HUNTINGTON BEACH, Calif. — 45-year-old Reel Big Fish frontman Aaron Barrett found stray, gray triangles last week on his Hawaiian shirts, witnesses confirmed, a grim reminder that the ska-punk icon is no longer the “young kid on the scene.”
“You always know in the back of your mind that you’ll eventually go gray, but when it finally happens, it’s a real shock to see,” Barrett told reporters while holding up a shirt with triangles, once a vivid and zany red, that had noticeably dulled. “I considered dying them back to their original colors, but I don’t want to look like a sad, old man, desperately holding onto his youth.”

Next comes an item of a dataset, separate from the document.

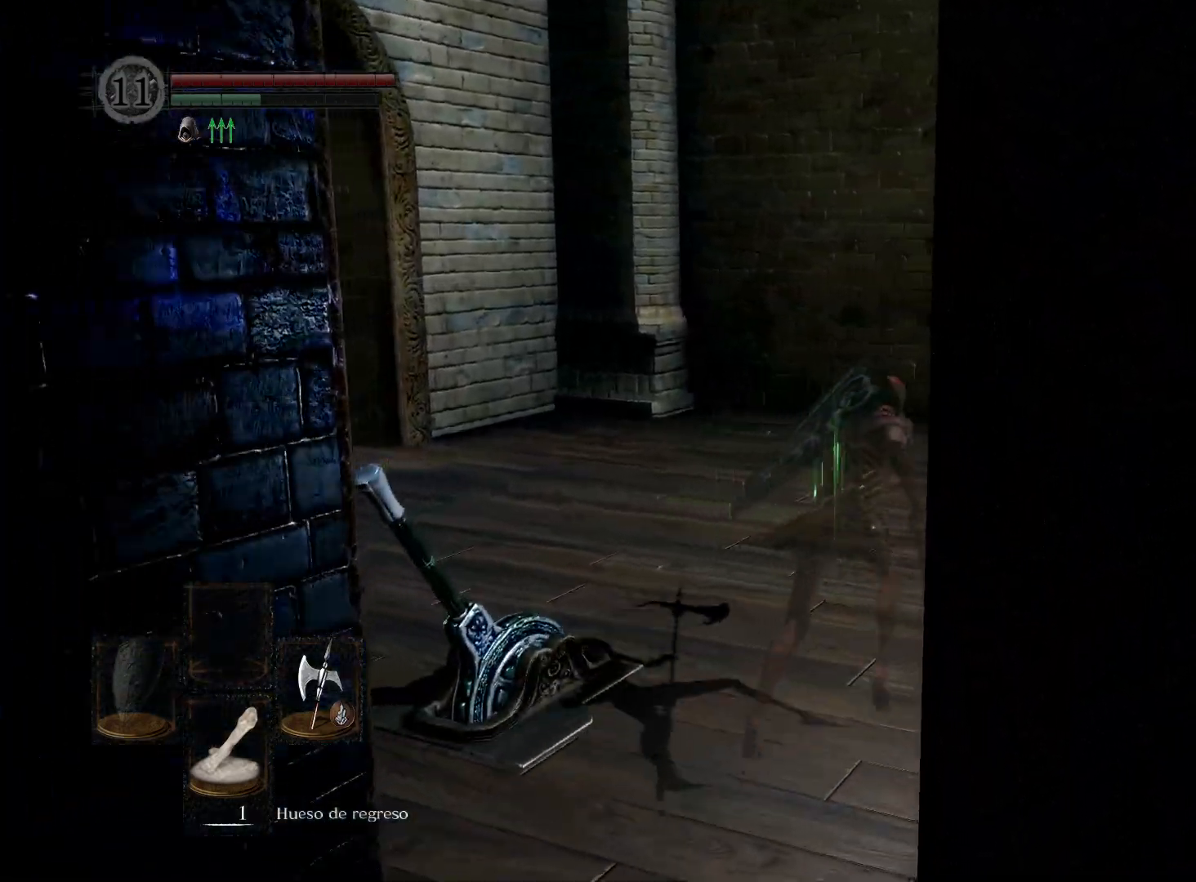
{"buttons": ["B"], "left_stick": "up-right", "right_stick": "center", "events": []}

Barrett’s colorful Hawaiian shirts, checkered jackets, and thick muttonchops had branded him as the coolest person in the SoCal ska scene for decades. However, he readily admitted that his “youthful days as the top young-gunner” of the genre are long-gone.
“I probably should’ve seen this coming — I had to replace my big, checkered shades with reading glasses, just to see the setlist,” Barrett said. “Not that the setlist has changed much. Boy, I guess my mind’s starting to go, too.”
Though Reel Big Fish continues to play for thousands of adoring fans, the rest of the band is reportedly concerned that a declining Barrett is a detriment to their live shows.
“Look, Aaron is a legend, and we love him,” trombonist Billy Kottage said. “But he just isn’t the hotshot he used to be — his ‘pick it ups’ are slower than ever, his stage banter is all about his teenage kids… it’s bumming people out.”
“Ska is for the young and the hip,” added drummer Edward Larsen, “and Aaron isn’t either anymore. If he throws his back out hopping around on stage, he might never skank again. Those grays are just the tip of the iceberg.”
During a show last night, Barrett claimed he made peace with his grays. “Ladies love the salt and pepper look,” he told the 95 percent male crowd.